La Mission Interministérielle d’Aménagement du Littoral (MIAL) a mis en place un plan de développement durable du littoral en 2002-2003. Ce plan prévoyait de prendre en compte l’érosion et de bâtir un schéma régional de gestion de l’érosion. C’est dans ce contexte qu’ont été élaborées les orientations stratégiques pour la gestion de l’érosion.

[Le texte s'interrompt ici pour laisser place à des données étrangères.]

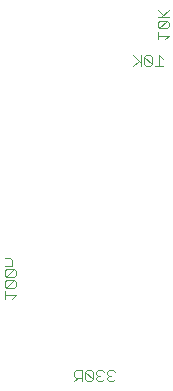
<source format=gbo>
G04 This is an RS-274x file exported by *
G04 gerbv version 2.6.1 *
G04 More information is available about gerbv at *
G04 http://gerbv.geda-project.org/ *
G04 --End of header info--*
%MOIN*%
%FSLAX34Y34*%
%IPPOS*%
G04 --Define apertures--*
%ADD10C,0.0030*%
G04 --Start main section--*
G54D10*
G01X0015275Y0008765D02*
G01X0015275Y0009012D01*
G01X0015275Y0008888D02*
G01X0015645Y0008888D01*
G01X0015645Y0008888D02*
G01X0015521Y0008765D01*
G01X0015583Y0009133D02*
G01X0015645Y0009195D01*
G01X0015645Y0009195D02*
G01X0015645Y0009319D01*
G01X0015645Y0009319D02*
G01X0015583Y0009380D01*
G01X0015583Y0009380D02*
G01X0015336Y0009133D01*
G01X0015336Y0009133D02*
G01X0015275Y0009195D01*
G01X0015275Y0009195D02*
G01X0015275Y0009319D01*
G01X0015275Y0009319D02*
G01X0015336Y0009380D01*
G01X0015336Y0009380D02*
G01X0015583Y0009380D01*
G01X0015583Y0009502D02*
G01X0015645Y0009563D01*
G01X0015645Y0009563D02*
G01X0015645Y0009687D01*
G01X0015645Y0009687D02*
G01X0015583Y0009749D01*
G01X0015583Y0009749D02*
G01X0015336Y0009502D01*
G01X0015336Y0009502D02*
G01X0015275Y0009563D01*
G01X0015275Y0009563D02*
G01X0015275Y0009687D01*
G01X0015275Y0009687D02*
G01X0015336Y0009749D01*
G01X0015336Y0009749D02*
G01X0015583Y0009749D01*
G01X0015521Y0009870D02*
G01X0015521Y0010055D01*
G01X0015521Y0010055D02*
G01X0015460Y0010117D01*
G01X0015460Y0010117D02*
G01X0015275Y0010117D01*
G01X0015275Y0009870D02*
G01X0015521Y0009870D01*
G01X0015583Y0009502D02*
G01X0015336Y0009502D01*
G01X0015336Y0009133D02*
G01X0015583Y0009133D01*
G01X0017654Y0006385D02*
G01X0017593Y0006324D01*
G01X0017593Y0006324D02*
G01X0017593Y0006200D01*
G01X0017593Y0006200D02*
G01X0017654Y0006138D01*
G01X0017654Y0006138D02*
G01X0017840Y0006138D01*
G01X0017840Y0006015D02*
G01X0017840Y0006385D01*
G01X0017840Y0006385D02*
G01X0017654Y0006385D01*
G01X0017716Y0006138D02*
G01X0017593Y0006015D01*
G01X0017961Y0006077D02*
G01X0018023Y0006015D01*
G01X0018023Y0006015D02*
G01X0018146Y0006015D01*
G01X0018146Y0006015D02*
G01X0018208Y0006077D01*
G01X0018208Y0006077D02*
G01X0017961Y0006324D01*
G01X0017961Y0006324D02*
G01X0017961Y0006077D01*
G01X0018208Y0006077D02*
G01X0018208Y0006324D01*
G01X0018208Y0006324D02*
G01X0018146Y0006385D01*
G01X0018146Y0006385D02*
G01X0018023Y0006385D01*
G01X0018023Y0006385D02*
G01X0017961Y0006324D01*
G01X0018329Y0006324D02*
G01X0018329Y0006262D01*
G01X0018329Y0006262D02*
G01X0018391Y0006200D01*
G01X0018391Y0006200D02*
G01X0018329Y0006138D01*
G01X0018329Y0006138D02*
G01X0018329Y0006077D01*
G01X0018329Y0006077D02*
G01X0018391Y0006015D01*
G01X0018391Y0006015D02*
G01X0018515Y0006015D01*
G01X0018515Y0006015D02*
G01X0018576Y0006077D01*
G01X0018698Y0006077D02*
G01X0018759Y0006015D01*
G01X0018759Y0006015D02*
G01X0018883Y0006015D01*
G01X0018883Y0006015D02*
G01X0018945Y0006077D01*
G01X0018821Y0006200D02*
G01X0018759Y0006200D01*
G01X0018759Y0006200D02*
G01X0018698Y0006138D01*
G01X0018698Y0006138D02*
G01X0018698Y0006077D01*
G01X0018759Y0006200D02*
G01X0018698Y0006262D01*
G01X0018698Y0006262D02*
G01X0018698Y0006324D01*
G01X0018698Y0006324D02*
G01X0018759Y0006385D01*
G01X0018759Y0006385D02*
G01X0018883Y0006385D01*
G01X0018883Y0006385D02*
G01X0018945Y0006324D01*
G01X0018576Y0006324D02*
G01X0018515Y0006385D01*
G01X0018515Y0006385D02*
G01X0018391Y0006385D01*
G01X0018391Y0006385D02*
G01X0018329Y0006324D01*
G01X0018391Y0006200D02*
G01X0018453Y0006200D01*
G01X0019566Y0016515D02*
G01X0019751Y0016700D01*
G01X0019813Y0016638D02*
G01X0019566Y0016885D01*
G01X0019813Y0016885D02*
G01X0019813Y0016515D01*
G01X0019934Y0016577D02*
G01X0019996Y0016515D01*
G01X0019996Y0016515D02*
G01X0020119Y0016515D01*
G01X0020119Y0016515D02*
G01X0020181Y0016577D01*
G01X0020181Y0016577D02*
G01X0019934Y0016824D01*
G01X0019934Y0016824D02*
G01X0019934Y0016577D01*
G01X0020181Y0016577D02*
G01X0020181Y0016824D01*
G01X0020181Y0016824D02*
G01X0020119Y0016885D01*
G01X0020119Y0016885D02*
G01X0019996Y0016885D01*
G01X0019996Y0016885D02*
G01X0019934Y0016824D01*
G01X0020303Y0016515D02*
G01X0020550Y0016515D01*
G01X0020426Y0016515D02*
G01X0020426Y0016885D01*
G01X0020426Y0016885D02*
G01X0020550Y0016762D01*
G01X0020621Y0017410D02*
G01X0020745Y0017534D01*
G01X0020745Y0017534D02*
G01X0020375Y0017534D01*
G01X0020375Y0017410D02*
G01X0020375Y0017657D01*
G01X0020436Y0017778D02*
G01X0020683Y0018025D01*
G01X0020683Y0018025D02*
G01X0020436Y0018025D01*
G01X0020436Y0018025D02*
G01X0020375Y0017964D01*
G01X0020375Y0017964D02*
G01X0020375Y0017840D01*
G01X0020375Y0017840D02*
G01X0020436Y0017778D01*
G01X0020436Y0017778D02*
G01X0020683Y0017778D01*
G01X0020683Y0017778D02*
G01X0020745Y0017840D01*
G01X0020745Y0017840D02*
G01X0020745Y0017964D01*
G01X0020745Y0017964D02*
G01X0020683Y0018025D01*
G01X0020745Y0018147D02*
G01X0020375Y0018147D01*
G01X0020498Y0018147D02*
G01X0020745Y0018394D01*
G01X0020560Y0018208D02*
G01X0020375Y0018394D01*
M02*

</source>
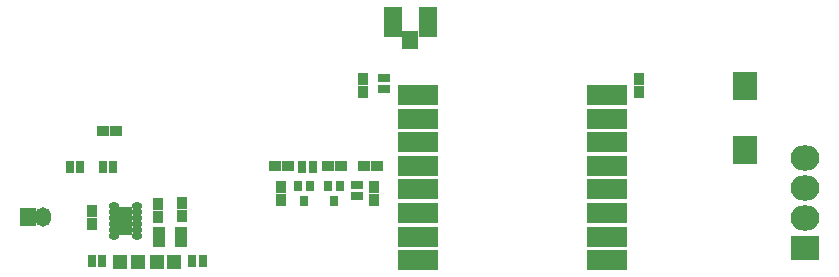
<source format=gbr>
G04 #@! TF.FileFunction,Soldermask,Top*
%FSLAX46Y46*%
G04 Gerber Fmt 4.6, Leading zero omitted, Abs format (unit mm)*
G04 Created by KiCad (PCBNEW 4.0.5+dfsg1-4~bpo8+1) date Wed Feb  7 22:28:11 2018*
%MOMM*%
%LPD*%
G01*
G04 APERTURE LIST*
%ADD10C,0.100000*%
%ADD11R,3.400000X1.700000*%
%ADD12R,1.000000X0.800000*%
%ADD13R,1.350000X1.650000*%
%ADD14O,1.350000X1.650000*%
%ADD15R,0.900000X1.000000*%
%ADD16R,1.000000X0.900000*%
%ADD17R,1.197560X1.197560*%
%ADD18R,1.100000X1.700000*%
%ADD19R,0.800000X0.910000*%
%ADD20R,0.800000X1.000000*%
%ADD21R,2.000000X2.400000*%
%ADD22R,2.432000X2.127200*%
%ADD23O,2.432000X2.127200*%
%ADD24O,0.900000X0.650000*%
%ADD25R,1.300000X2.400000*%
%ADD26R,1.500000X2.650000*%
%ADD27R,1.450000X1.500000*%
G04 APERTURE END LIST*
D10*
D11*
X171640000Y-112480000D03*
X171640000Y-114480000D03*
X171640000Y-116480000D03*
X171640000Y-118480000D03*
X171640000Y-120480000D03*
X171640000Y-122480000D03*
X171640000Y-124480000D03*
X171640000Y-126480000D03*
X155640000Y-126480000D03*
X155640000Y-124480000D03*
X155640000Y-122480000D03*
X155640000Y-120480000D03*
X155640000Y-118480000D03*
X155640000Y-116480000D03*
X155640000Y-114480000D03*
X155640000Y-112480000D03*
D12*
X150480000Y-121030000D03*
X150480000Y-120130000D03*
D13*
X122630000Y-122770000D03*
D14*
X123880000Y-122770000D03*
D15*
X128040000Y-122330000D03*
X128040000Y-123430000D03*
X135660000Y-121650000D03*
X135660000Y-122750000D03*
X174370000Y-111090000D03*
X174370000Y-112190000D03*
X151020000Y-111140000D03*
X151020000Y-112240000D03*
X151910000Y-121340000D03*
X151910000Y-120240000D03*
D16*
X152150000Y-118520000D03*
X151050000Y-118520000D03*
D15*
X144030000Y-121340000D03*
X144030000Y-120240000D03*
D16*
X144620000Y-118530000D03*
X143520000Y-118530000D03*
X128970000Y-115540000D03*
X130070000Y-115540000D03*
D17*
X135019300Y-126640000D03*
X133520700Y-126640000D03*
X130420700Y-126640000D03*
X131919300Y-126640000D03*
D18*
X133710000Y-124540000D03*
X135610000Y-124540000D03*
D19*
X149020000Y-120170000D03*
X148020000Y-120170000D03*
X148520000Y-121470000D03*
X146520000Y-120190000D03*
X145520000Y-120190000D03*
X146020000Y-121490000D03*
D20*
X126170000Y-118540000D03*
X127070000Y-118540000D03*
X128970000Y-118540000D03*
X129870000Y-118540000D03*
X137420000Y-126540000D03*
X136520000Y-126540000D03*
X128020000Y-126540000D03*
X128920000Y-126540000D03*
D12*
X152770000Y-111940000D03*
X152770000Y-111040000D03*
D20*
X146770000Y-118570000D03*
X145870000Y-118570000D03*
D21*
X183300000Y-111700000D03*
X183300000Y-117100000D03*
D22*
X188440000Y-125430000D03*
D23*
X188440000Y-122890000D03*
X188440000Y-120350000D03*
X188440000Y-117810000D03*
D24*
X131820000Y-124390000D03*
X131820000Y-123890000D03*
X131820000Y-123390000D03*
X131820000Y-122890000D03*
X131820000Y-122390000D03*
X131820000Y-121890000D03*
X129920000Y-121890000D03*
X129920000Y-122390000D03*
X129920000Y-122890000D03*
X129920000Y-123390000D03*
X129920000Y-123890000D03*
X129920000Y-124390000D03*
D25*
X130870000Y-123140000D03*
D26*
X153535000Y-106310000D03*
X156485000Y-106310000D03*
D27*
X155010000Y-107860000D03*
D15*
X133650000Y-122770000D03*
X133650000Y-121670000D03*
D16*
X148020000Y-118520000D03*
X149120000Y-118520000D03*
M02*

</source>
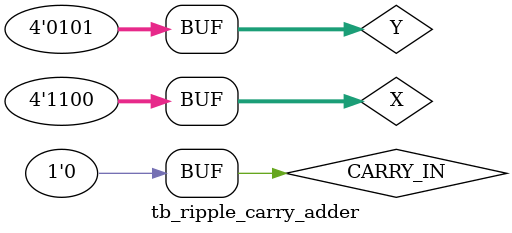
<source format=v>
module fulladder4b (
  // Input, output port 선언
  output wire [3:0] SUM,
  output wire CARRY_OUT,
  input wire [3:0] X,
  input wire [3:0] Y,
  input wire CARRY_IN
  );
  // 내부 wire 선언
  wire c1, c2, c3;
  // 하위 module instantiation
  Full_Adder fu0(
    .SUM		(SUM[0]),
    .CARRY_OUT	(c1),
    .X			(X[0]),
    .Y			(Y[0]),
    .CARRY_IN	(CARRY_IN)
  );
  Full_Adder fu1(
    .SUM		(SUM[1]),
    .CARRY_OUT	(c2),
    .X			(X[1]),
    .Y			(Y[1]),
    .CARRY_IN	(c1)
  );
  Full_Adder fu2(
    .SUM		(SUM[2]),
    .CARRY_OUT	(c3),
    .X			(X[2]),
    .Y			(Y[2]),
    .CARRY_IN	(c2)
  );
  Full_Adder fu3(
    .SUM		(SUM[03]),
    .CARRY_OUT	(CARRY_OUT),
    .X			(X[3]),
    .Y			(Y[3]),
    .CARRY_IN	(c3)
  );
  
endmodule

module Full_Adder (
  // Input, output port 선언
  output wire SUM, CARRY_OUT,
  input wire X, Y, CARRY_IN
);
  // 내부 wire 선언
  wire sum1;
  wire carry1, carry2;
  // 하위 module instantiation
  Half_Adder ha0 ( 
    .SUM	(sum1),
    .CARRY	(carry1),
    .X	(X),
    .Y	(Y)
  );
  Half_Adder ha1 (
    .SUM	(SUM),
    .CARRY	(carry2),
    .X	(CARRY_IN),
    .Y	(sum1)
  );
  // Gates instantiations
  or(CARRY_OUT, carry1, carry2);
endmodule


module Half_Adder (
  output wire SUM, CARRY,
  input wire X, Y
);
  xor(SUM, X, Y);
  and(CARRY, X, Y);
endmodule

//testbench
`timescale 10ns/1ps
module tb_ripple_carry_adder;
  // Input에 연결되는 변수
  reg [3:0] X;
  reg [3:0] Y;
  reg CARRY_IN;
  // Output에 연결되는 변수
  wire [3:0] SUM;
  wire CARRY_OUT;
  // DUT instantiation
  fulladder4b u_fulladder4b(
    .SUM			(SUM),
    .CARRY_OUT		(CARRY_OUT),
    .X				(X),
    .Y				(Y),
    .CARRY_IN		(CARRY_IN)
  );
    
  // Simulations
  initial
    begin
      /* Fill this part – 4+8, 3+7, 12+5 검증 */
      X = 4; Y = 8; CARRY_IN =0;
      #5;
      X = 3; Y = 7; CARRY_IN =0;
      #5;
      X = 12; Y = 5; CARRY_IN =0;
      #5;
   end
  initial begin
    $dumpfile("a.vcd");
    $dumpvars(0, tb_ripple_carry_adder);
  end
endmodule

</source>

Les objectifs de la démarche étaient de :

  • Définir et faire partager la politique de gestion de l’érosion à l’échelle du L-R.
  • Fournir une vision globale et homogène des aléas et des enjeux
  • Proposer des modes de gestion de l’érosion par secteur
  • Définir des secteurs d’intervention prioritaires

C’est le document fondateur de la politique de gestion de l’érosion au niveau régional. En parallèle, l’État et la Région ont impulsé en L-R depuis 2002 l’arrêt de l’artificialisation du littoral et la gestion de l’érosion par des techniques souples et réversibles dont le rechargement de plage. Cette technique nécessite de préciser certains aspects : Quelles sont les sources de sable utilisables ? Comment gérer dans le temps ces rechargements ? Comment répartir et utiliser ces gisements ? Sur la base des projets en cours, on peut évaluer à près de 6 millions de m3 les besoins en sable au niveau régional à l’horizon 2020. S’assurer de la disponibilité de la ressource et encadrer son utilisation revêt une importance stratégique pour le moyen terme. La solution passe par l’identification des gisements utilisables (en particulier la recherche et les modalités d’exploitation de sables sous-marins) et la mise en place d’une gestion concertée et programmée des stocks de sable se déplaçant sur le littoral.